Fix: “The Realtek Network Adapter was not found. If Deep Sleep Mode is enabled…”
The fastest, most reliable fix is a full power drain reset. Do this first, then try BIOS and driver steps below.
If the adapter is still missing
1) Make sure onboard LAN is enabled in BIOS/UEFI
- Reboot and enter BIOS/UEFI (Del/F2, varies by vendor).
- Find Onboard LAN / Integrated NIC / Ethernet Controller and ensure it’s Enabled.
- Save & exit, boot back to Windows.
2) Clean driver reinstall
- Open Device Manager. If you see the Realtek adapter (or an unknown NIC), right-click → Uninstall device → tick Delete the driver software for this device → OK.
- From the motherboard / PC vendor support page, download the latest Realtek PCIe GbE or 2.5GbE LAN driver for your exact model and Windows version.
- Install and reboot.
3) Reset Windows network stack
Run these in an elevated PowerShell or Command Prompt (right-click → Run as administrator), then reboot:
netsh winsock reset
netsh int ip reset
ipconfig /flushdns
shutdown /r /t 0
4) Still nothing?
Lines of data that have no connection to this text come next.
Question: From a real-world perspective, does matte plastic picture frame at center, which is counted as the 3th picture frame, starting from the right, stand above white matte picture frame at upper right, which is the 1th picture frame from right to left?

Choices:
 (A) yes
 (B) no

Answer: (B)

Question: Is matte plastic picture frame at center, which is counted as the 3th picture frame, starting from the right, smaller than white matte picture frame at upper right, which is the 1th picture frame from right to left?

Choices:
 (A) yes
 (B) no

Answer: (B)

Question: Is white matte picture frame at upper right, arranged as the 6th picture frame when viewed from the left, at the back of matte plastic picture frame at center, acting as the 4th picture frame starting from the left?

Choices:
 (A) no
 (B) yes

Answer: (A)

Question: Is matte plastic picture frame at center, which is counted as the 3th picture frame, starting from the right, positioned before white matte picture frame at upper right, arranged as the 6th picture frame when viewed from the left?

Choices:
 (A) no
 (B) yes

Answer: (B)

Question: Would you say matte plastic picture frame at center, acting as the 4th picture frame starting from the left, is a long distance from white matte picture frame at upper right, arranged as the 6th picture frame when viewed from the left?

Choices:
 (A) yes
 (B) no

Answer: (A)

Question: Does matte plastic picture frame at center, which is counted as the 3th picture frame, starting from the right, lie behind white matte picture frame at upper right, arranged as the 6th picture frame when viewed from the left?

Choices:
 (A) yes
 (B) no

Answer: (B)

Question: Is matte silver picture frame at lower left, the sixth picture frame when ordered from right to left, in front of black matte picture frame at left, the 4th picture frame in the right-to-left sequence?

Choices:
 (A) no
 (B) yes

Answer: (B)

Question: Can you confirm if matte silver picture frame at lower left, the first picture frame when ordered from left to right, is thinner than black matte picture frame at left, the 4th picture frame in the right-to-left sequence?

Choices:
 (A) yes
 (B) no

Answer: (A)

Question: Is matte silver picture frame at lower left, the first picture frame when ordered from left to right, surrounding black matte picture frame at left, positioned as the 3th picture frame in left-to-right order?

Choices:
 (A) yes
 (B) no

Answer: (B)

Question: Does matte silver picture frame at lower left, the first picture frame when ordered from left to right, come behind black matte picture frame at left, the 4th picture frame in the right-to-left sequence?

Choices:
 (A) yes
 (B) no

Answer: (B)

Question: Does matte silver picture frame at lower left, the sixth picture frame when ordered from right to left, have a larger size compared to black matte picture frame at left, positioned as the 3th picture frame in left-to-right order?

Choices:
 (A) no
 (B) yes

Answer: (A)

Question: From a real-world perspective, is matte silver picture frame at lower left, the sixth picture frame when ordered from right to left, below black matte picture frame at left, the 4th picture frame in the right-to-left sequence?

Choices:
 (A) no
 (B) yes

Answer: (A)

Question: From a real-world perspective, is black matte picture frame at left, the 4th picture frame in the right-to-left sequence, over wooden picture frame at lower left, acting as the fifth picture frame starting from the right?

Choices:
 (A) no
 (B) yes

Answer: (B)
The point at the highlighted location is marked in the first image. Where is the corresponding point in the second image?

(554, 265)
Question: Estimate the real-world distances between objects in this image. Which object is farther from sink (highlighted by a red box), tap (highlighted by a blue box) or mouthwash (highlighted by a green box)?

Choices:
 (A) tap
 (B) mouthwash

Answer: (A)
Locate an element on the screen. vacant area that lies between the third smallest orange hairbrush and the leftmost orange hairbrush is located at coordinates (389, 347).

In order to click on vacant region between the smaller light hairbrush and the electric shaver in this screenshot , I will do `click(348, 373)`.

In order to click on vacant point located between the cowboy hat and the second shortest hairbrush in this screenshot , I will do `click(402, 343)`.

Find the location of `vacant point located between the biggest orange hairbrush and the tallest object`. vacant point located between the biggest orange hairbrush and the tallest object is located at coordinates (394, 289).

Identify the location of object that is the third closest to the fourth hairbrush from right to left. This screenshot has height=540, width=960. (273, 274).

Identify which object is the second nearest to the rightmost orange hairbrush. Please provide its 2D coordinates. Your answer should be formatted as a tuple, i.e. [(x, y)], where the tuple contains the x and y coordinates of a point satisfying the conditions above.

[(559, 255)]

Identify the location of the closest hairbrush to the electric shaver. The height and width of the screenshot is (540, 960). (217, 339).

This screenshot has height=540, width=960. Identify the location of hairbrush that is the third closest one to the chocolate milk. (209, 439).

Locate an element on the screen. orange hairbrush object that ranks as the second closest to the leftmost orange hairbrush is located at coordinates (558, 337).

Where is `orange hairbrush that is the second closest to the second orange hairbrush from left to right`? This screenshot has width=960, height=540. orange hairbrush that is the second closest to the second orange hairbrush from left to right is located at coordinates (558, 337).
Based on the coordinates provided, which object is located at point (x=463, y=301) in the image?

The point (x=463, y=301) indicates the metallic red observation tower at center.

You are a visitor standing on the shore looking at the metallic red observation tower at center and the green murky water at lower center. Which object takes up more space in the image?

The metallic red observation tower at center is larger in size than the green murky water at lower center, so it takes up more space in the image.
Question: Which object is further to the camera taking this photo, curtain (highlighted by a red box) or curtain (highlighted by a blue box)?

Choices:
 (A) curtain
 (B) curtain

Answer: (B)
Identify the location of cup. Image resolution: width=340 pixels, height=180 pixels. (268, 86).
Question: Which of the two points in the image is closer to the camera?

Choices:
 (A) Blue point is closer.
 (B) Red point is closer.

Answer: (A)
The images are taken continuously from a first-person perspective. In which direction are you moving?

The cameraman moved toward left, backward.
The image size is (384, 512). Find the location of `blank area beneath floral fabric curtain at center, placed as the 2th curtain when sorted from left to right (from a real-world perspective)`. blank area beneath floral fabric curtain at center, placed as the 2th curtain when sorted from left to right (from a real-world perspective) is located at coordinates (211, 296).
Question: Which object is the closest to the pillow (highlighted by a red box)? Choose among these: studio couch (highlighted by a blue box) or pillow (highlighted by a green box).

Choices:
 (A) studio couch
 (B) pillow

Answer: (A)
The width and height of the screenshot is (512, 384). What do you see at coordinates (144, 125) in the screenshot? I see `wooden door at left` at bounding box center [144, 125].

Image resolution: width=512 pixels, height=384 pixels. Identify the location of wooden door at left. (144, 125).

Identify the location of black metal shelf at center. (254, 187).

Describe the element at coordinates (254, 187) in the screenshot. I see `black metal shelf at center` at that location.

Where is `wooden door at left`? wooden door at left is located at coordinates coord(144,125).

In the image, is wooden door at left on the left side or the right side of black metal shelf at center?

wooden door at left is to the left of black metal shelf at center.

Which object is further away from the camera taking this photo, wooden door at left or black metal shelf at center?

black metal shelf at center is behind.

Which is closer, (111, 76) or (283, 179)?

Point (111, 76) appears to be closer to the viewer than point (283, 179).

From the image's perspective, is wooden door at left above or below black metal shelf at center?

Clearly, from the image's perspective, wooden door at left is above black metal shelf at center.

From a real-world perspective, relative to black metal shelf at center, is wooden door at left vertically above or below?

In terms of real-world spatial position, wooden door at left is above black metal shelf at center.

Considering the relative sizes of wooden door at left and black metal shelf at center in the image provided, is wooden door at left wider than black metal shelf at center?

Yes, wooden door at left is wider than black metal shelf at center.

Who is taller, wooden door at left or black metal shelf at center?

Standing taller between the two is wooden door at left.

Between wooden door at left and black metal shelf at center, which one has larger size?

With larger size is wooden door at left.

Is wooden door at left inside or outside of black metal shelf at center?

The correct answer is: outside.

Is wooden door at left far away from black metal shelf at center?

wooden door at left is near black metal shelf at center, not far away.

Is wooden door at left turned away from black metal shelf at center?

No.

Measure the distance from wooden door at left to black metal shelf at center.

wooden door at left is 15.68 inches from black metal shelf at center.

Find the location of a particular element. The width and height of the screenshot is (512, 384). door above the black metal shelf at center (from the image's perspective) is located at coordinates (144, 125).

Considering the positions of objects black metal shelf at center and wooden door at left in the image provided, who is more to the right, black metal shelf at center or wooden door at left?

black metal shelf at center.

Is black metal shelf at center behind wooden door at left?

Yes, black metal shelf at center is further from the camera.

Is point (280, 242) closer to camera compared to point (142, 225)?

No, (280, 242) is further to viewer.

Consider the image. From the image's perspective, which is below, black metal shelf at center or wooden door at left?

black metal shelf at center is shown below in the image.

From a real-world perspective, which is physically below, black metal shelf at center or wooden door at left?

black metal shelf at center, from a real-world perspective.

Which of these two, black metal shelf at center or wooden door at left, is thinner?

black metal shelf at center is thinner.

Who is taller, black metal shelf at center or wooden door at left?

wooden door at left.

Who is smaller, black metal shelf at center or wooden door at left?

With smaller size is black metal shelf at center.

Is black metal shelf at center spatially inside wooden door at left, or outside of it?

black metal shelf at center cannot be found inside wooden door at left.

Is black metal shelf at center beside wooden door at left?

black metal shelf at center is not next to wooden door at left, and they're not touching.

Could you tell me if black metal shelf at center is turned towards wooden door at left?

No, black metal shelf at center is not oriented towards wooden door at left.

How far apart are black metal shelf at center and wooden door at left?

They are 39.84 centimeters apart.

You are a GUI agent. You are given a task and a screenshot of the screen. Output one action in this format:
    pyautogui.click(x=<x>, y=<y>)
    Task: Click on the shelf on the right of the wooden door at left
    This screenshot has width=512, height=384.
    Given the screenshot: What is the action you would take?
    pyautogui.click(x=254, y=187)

Likely hardware
If the NIC never reappears in Device Manager after the power drain + BIOS check, the onboard Ethernet chipset may have failed. The practical workaround is a USB-to-Ethernet adapter (plug-and-play) or a cheap PCIe Ethernet card for desktops.
FAQ
What is “Deep Sleep Mode” on Realtek NICs?
It's a low-power state the controller can get stuck in after certain power events. Fully removing power and discharging the board with a 30–60s power-button hold clears it.
Does Fast Startup affect this?
Yes. Fast Startup is like a hybrid hibernate and can preserve the stuck state. If the issue returns, disable it in Control Panel → Power Options → Choose what the power buttons do → Change settings that are currently unavailable → uncheck “Turn on fast startup”.